PricewaterhouseCoopers expects the Hong Kong government will record a HK$28.7 billion (US$3.7 billion consolidated budget surplus in the fiscal year 2012/13 against a small deficit of HK$3.5 billion (US$451 million) forecasted by the government.
In view of the global economic uncertainties, PwC urges the government to grasp the opportunities brought by the National 12th Five-Year Plan as well as to sustain the competitiveness of Hong Kong.
"The National 12th Five-Year Plan proposes lifting the share of the value added of the service sector in the Mainland's GDP by four percentage points in five years, equivalent to Hong Kong's GDP in one year," says Peter Yu, PwC Southern China and Hong Kong Tax Leader.
"This will provide development opportunity of massive value for Hong Kong, as a service-oriented economy. Given the pilot financial zones in Qianhai & Hengqin are already in place, Hong Kong should embrace its four pillar industries - finance, logistics and trade, tourism, and professional services, as its economic growth engines to leverage on the emerging opportunities."
PwC expects the total revenue of profits tax and salaries tax will be around HK$165.9 billion (US$21.39 million). With the implementation of special stamp duty measures curbing the sky-high property prices, PwC expects the revenue from stamp duties will drop from HK$44.4 billion (US$5.7 billion) in the fiscal year 2011/12 to HK$37.8 billion (US$4.8 billion) in 2012/13.
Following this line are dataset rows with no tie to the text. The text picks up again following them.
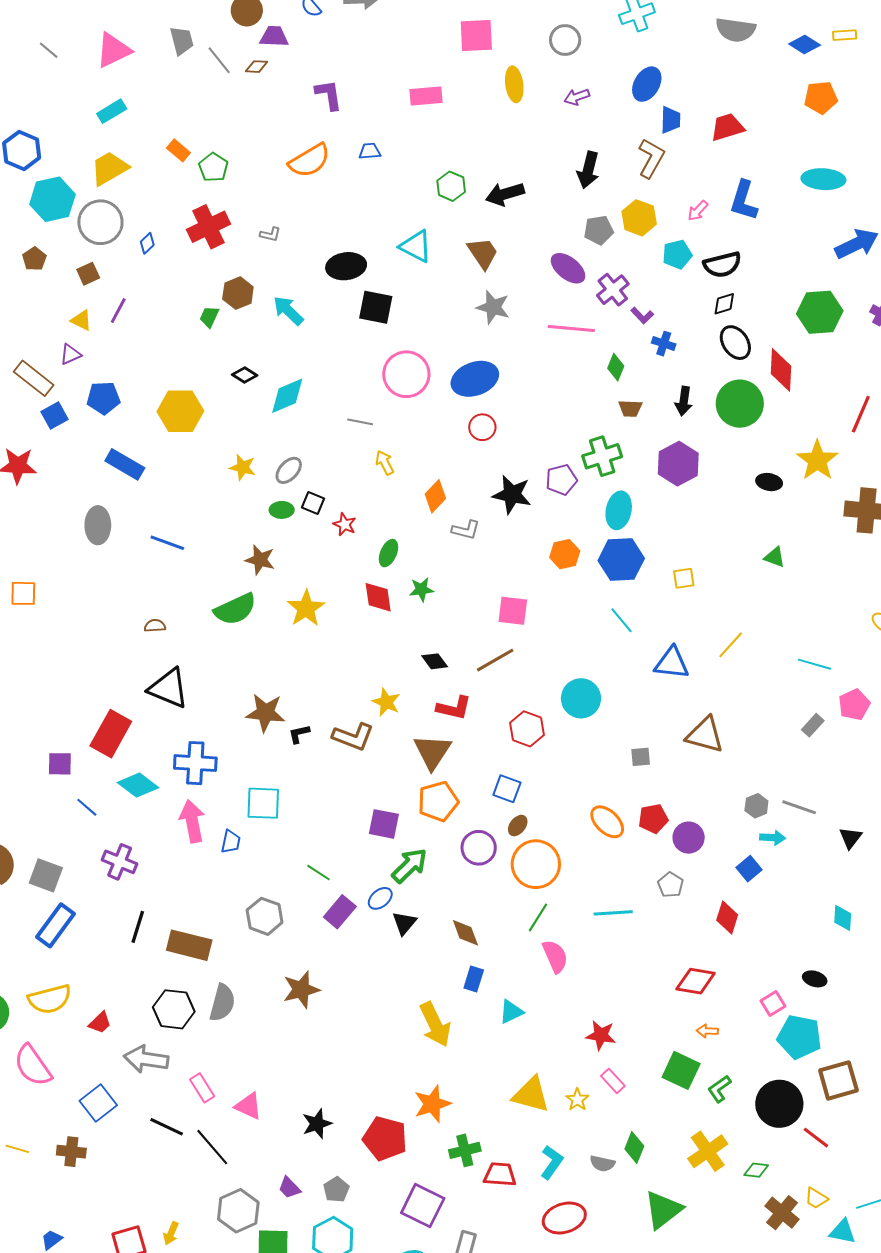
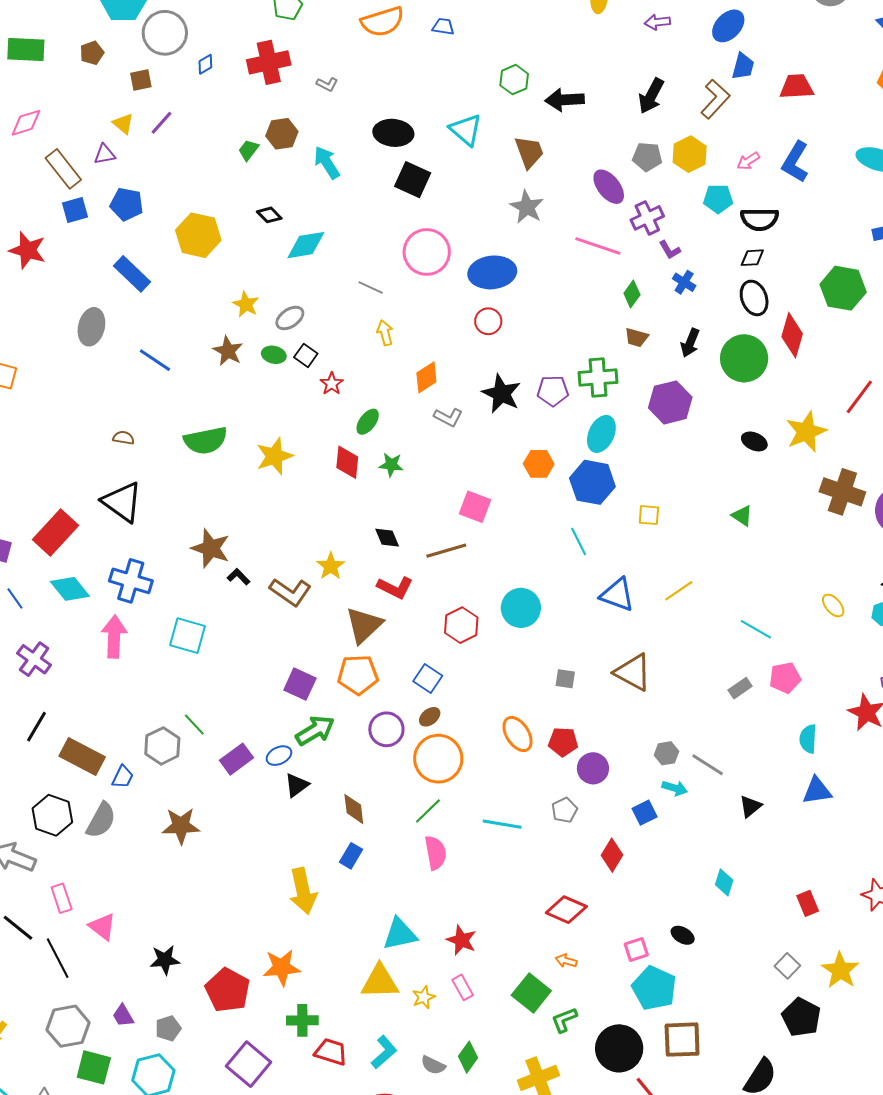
brown star: (260, 560) -> (228, 351), moved
black L-shape: (299, 734) -> (238, 577), turned 45
blue trapezoid: (231, 842) -> (123, 777), moved
green line: (319, 873) -> (194, 725), moved
cyan triangle: (511, 1012) -> (400, 934), moved, size x1.4
yellow triangle: (531, 1095) -> (380, 982), turned -30

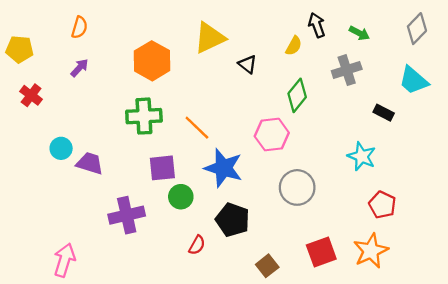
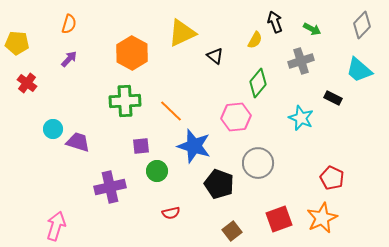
cyan star: (362, 156) -> (301, 118), moved
purple square: (162, 168) -> (141, 146), size x0.7
black pentagon: (233, 220) -> (219, 184), moved
red semicircle: (197, 245) -> (171, 213), turned 48

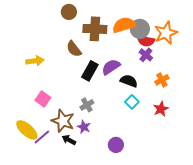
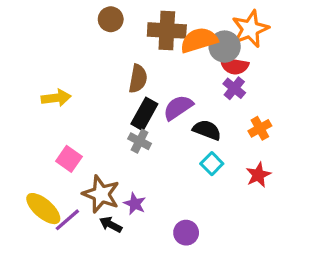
brown cross: (95, 29) -> (167, 30), moved
orange star: (166, 33) -> (250, 29), moved
brown semicircle: (74, 49) -> (138, 79), moved, turned -132
gray cross: (87, 105) -> (140, 141), moved, turned -32

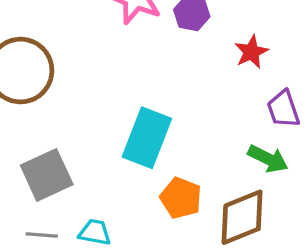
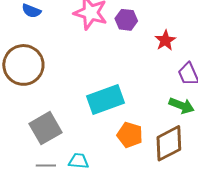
cyan rectangle: (147, 138) -> (106, 99), turned 54

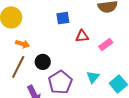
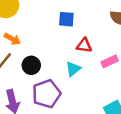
cyan triangle: (93, 77) -> (73, 69), moved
Revenue from land sale, however, will be boosted by the land sale plan released by the government in late December 2012, from which we expect an additional HK$20 billion (US$2.5 billion) will be recorded in the first quarter in 2013. Overall, PwC expects a consolidated budget surplus of HK$28.7 billion (US$3.7 billion).
"The government should undertake a review of its tax system to ensure that it will cope with the needs of the future and stay competitive," says KK So, PwC Hong Kong Tax Partner. "It should introduce measures to assist with the development of the strategic industries. The Government should also provide more clarity and certainty on certain areas of the tax law, such as the taxation of fund management activities in Hong Kong, and continue the negotiation with more territories on new agreements to avoid double taxation."
To promote Hong Kong’s bond market, PwC proposes profits tax exemption for all short, medium and long-terms bonds.
To strengthen Hong Kong as a global fund management centre and the platform for private equity investment into the Mainland, PwC proposes that the current profits tax exemption for foreign funds should be expanded to Hong Kong resident funds and private equity funds.
For SMEs, PwC proposes that the profits tax rate should be reduced from 16.5% to 10% for taxable profits up to HK$500,000 (US$64,000).
PwC also recommends the salaries tax bands be widened from HK$40,000 to HK$ 45,000 (US$5,000 to US$5,800).